Reputation: 3210
I am trying to store the following structure in cassandra.
ShopID, UserID , FirstName , LastName etc....
The most of the queries on it are
select * from table where ShopID = ? , UserID = ?
That's why it is useful to set (ShopID, UserID
) as the primary key.
According to docu the default partitioning key by Cassandra is the first column of primary key - for my case it's ShopID
, but I want to distribute the data uniformly on Cassandra cluster, I can not allow that all data from one shopID
are stored only in one partition, because some of shops have 10M records and some only 1k.
I can setup (ShopID, UserID
) as partitioning keys then I can reach the uniform distribution of records in the Cassandra cluster . But after that I can not receive all users that belong to some shopid
.
select *
from table
where ShopID = ?
Its obvious that this query demand full scan on the whole cluster but I have no any possibility to do it. And it looks like very hard constraint.
My question is how to reorganize the data to solve both problem (uniform data partitioning, possibility to make full scan queries) in the same time.
Upvotes: 1
Views: 644
Reputation: 2253
Each node in Cassandra is responsible for some token ranges.
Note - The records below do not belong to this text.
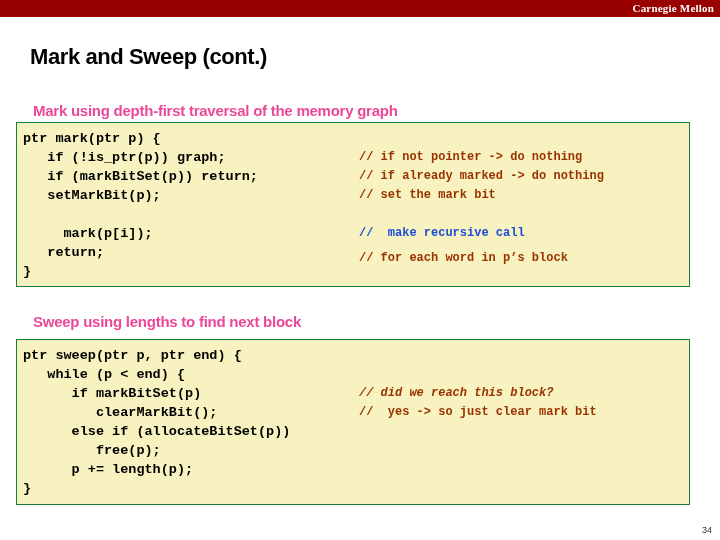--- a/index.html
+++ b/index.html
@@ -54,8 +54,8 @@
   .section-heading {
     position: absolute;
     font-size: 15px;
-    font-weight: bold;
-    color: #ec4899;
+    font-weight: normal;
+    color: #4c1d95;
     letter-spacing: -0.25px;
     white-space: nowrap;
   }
Cassandra derives a token from row's partition key using hashing and sends the record to node whose token range includes this token. Different records can have the same token and they are grouped in partitions. For simplicity we can assume that each cassandra nodes stores the same number of partitions. And we also want that partitions will be equal in size for uniformly distribution between nodes. If we have a too huge partition that means that one of our nodes needs more resources to process it. But if we break it in multiple smaller we increase the chance that they will be evenly distirbuted between all nodes.
However distribution of token ranges between nodes doesn't related with distribution of records between partitions. When we add a new node it just assumes responsibility for even portion of token ranges from other nodes and as the result the even number of partitions. If we had 2 nodes with 3 GB of data, after adding a third node each node stores 2 GB of data. That's why scalability isn't affected by partitioning and you don't need to change your historical data after adding a new node.
Upvotes: 1
Reputation: 2253
In general you need to make user id a clustering column and add some artificial information to your table and partition key during saving. It allows to break a large natural partition to multiple synthetic. But now you need to query all synthetic partitions during reading to combine back natural partition. So the goal is find a reasonable trade-off between number(size) of synthetic partitions and read queries to combine all of them.
Comprehensive description of possible implementations can be found here and here (Example 2: User Groups).
Also take a look at solution (Example 3: User Groups by Join Date) when querying/ordering/grouping is performed by clustering column of date type. It can be useful if you also have similar queries.
Upvotes: 3